I think this is a complicated topic that has had multiple serious research papers written about it. I'm not an economist, but this and citations seems to be a good place to start (the paper should also be free on scihub).

As far as I can tell, the summary here is that labor markets are just weird and free-market assumptions don't work out so well for various reasons. I hope an actual economist can correct me if not; until then your best answer will come from the paper itself.

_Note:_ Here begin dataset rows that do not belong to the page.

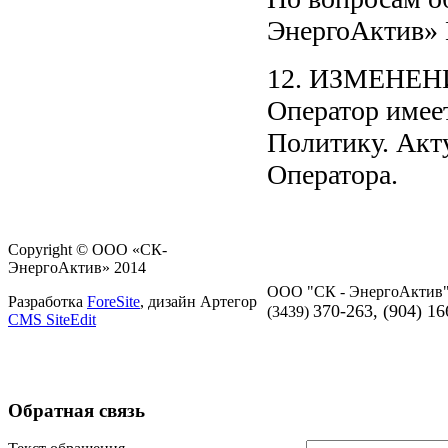
ЭнергоАктив» 
12. ИЗМЕНЕ
Оператор имее
Политику. Акту
Оператора.
Copyright ©
ООО «СК-
ЭнергоАктив»
2014
ООО "СК - ЭнергоАктив
Разработка
ForeSite
, дизайн Артегор
370-263, (904) 16
(3439)
CMS SiteEdit
Обратная связь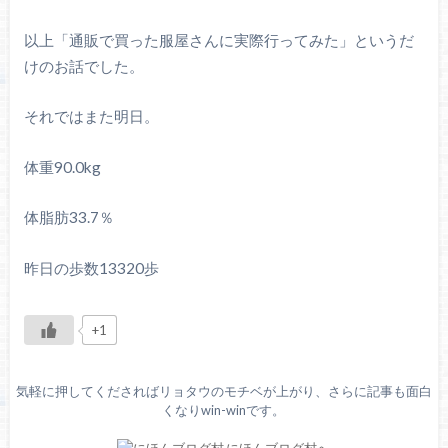
以上「通販で買った服屋さんに実際行ってみた」というだ
けのお話でした。
それではまた明日。
体重90.0kg
体脂肪33.7％
昨日の歩数13320歩
+1
気軽に押してくださればリョタウのモチベが上がり、さらに記事も面白
くなりwin-winです。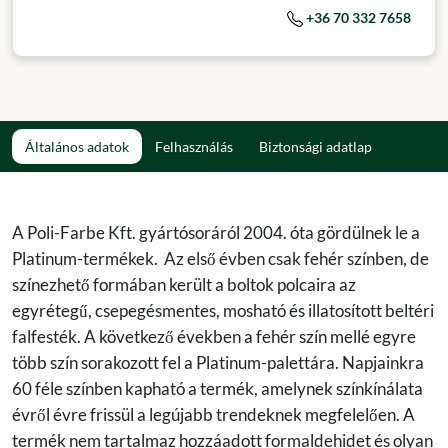
+36 70 332 7658
Általános adatok
Felhasználás
Biztonsági adatlap
A Poli-Farbe Kft. gyártósoráról 2004. óta gördülnek le a
Platinum-termékek. Az első évben csak fehér színben, de
színezhető formában került a boltok polcaira az
egyrétegű, csepegésmentes, mosható és illatosított beltéri
falfesték. A következő években a fehér szín mellé egyre
több szín sorakozott fel a Platinum-palettára. Napjainkra
60 féle színben kapható a termék, amelynek színkínálata
évről évre frissül a legújabb trendeknek megfelelően. A
termék nem tartalmaz hozzáadott formaldehidet és olyan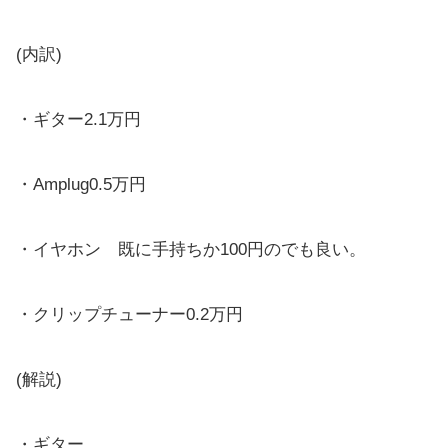
(内訳)
・ギター2.1万円
・Amplug0.5万円
・イヤホン 既に手持ちか100円のでも良い。
・クリップチューナー0.2万円
(解説)
・ギター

Put another way, why on earth are women and Native American and Black traders who feel discriminated against not forming their own boutique firm with the investment of progressive millionaires and even billionaires? It’s free money! And half of all retail investors could invest in the enterprise (the Progressive half). The Portland school district could put their teacher’s retirement funds into their hands, knowing it’s the greatest bang for their buck. It would be like finding an undiscovered Ivy League school, churning out Yale-level talent without anyone realizing it. Why are we not hearing the success stories of all female or all-Latino or etc trading firms?

I think a lot of it comes down to different levels of risk adverseness, at least when talking about women. I think I remember NPR running a thing about how women who start successful businesses end up cashing out and selling the business at a higher rate than men, which explains why most billionaires are men. People have pointed out that one way to look at Jeff Bezos wealth, is that he invested all of his money in a single company, and then that bet paid off in a big way. Bezos could have cashed out, and been a millionaire, but he stayed in and risked losing everything, but gained the possibility of becoming a billionaire instead.

The argument doesn't fit nicely into economic models, because they assume everything revolves around money. Even the more esoteric economic theories (which are the mottes of the common economic theories) which claim to use a broad meaning of utility, and up falling back on the bailey of money after some handwaving.

Anyway, the argument is the same as the one explaining why the free market doesn't provide a free speech platform, and when someone tries and it gets too popular, why it gets simultaneously deplatformed by every provider it's using: a bunch of externalities favoring centralization, and influential people exerting their influence on the choke points of the economy. Things get even more twisted when the free market isn't actually free.

That said:

Put another way, why on earth are women and Native American and Black traders who feel discriminated against not forming their own boutique firm with the investment of progressive millionaires and even billionaires?

When there's several government / NGO / higher education initiatives to "get <insert minority> into <insert field>", and anyone caught making an argument like "I don't think the under-representation of <insert minority> comes from discrimination" gets fired like Damore, my argument can be safely put away.

This is a very common rejoinder from conservatives to this type of claim by liberals that I've observed for over 2 decades now, and the primary counterargument from the liberal side I've seen is that, due to structural racism/sexism/bigotry, people who want to start firms like this are shut out from the resources needed to start companies like this. The structural bigotry and resources are effectively fully general such that no amount of evidence that people actually do have access to such resources could possibly serve as an effective counterargument to that claim. As a backstop, one can simply claim - and one does often claim - that people who theoretically could start companies like this have a sense of learned helplessness or other lack of agency inculcated in them by the structurally bigoted society in which they operate, preventing them from doing this even if all the material and social resources were available to them at their fingertips.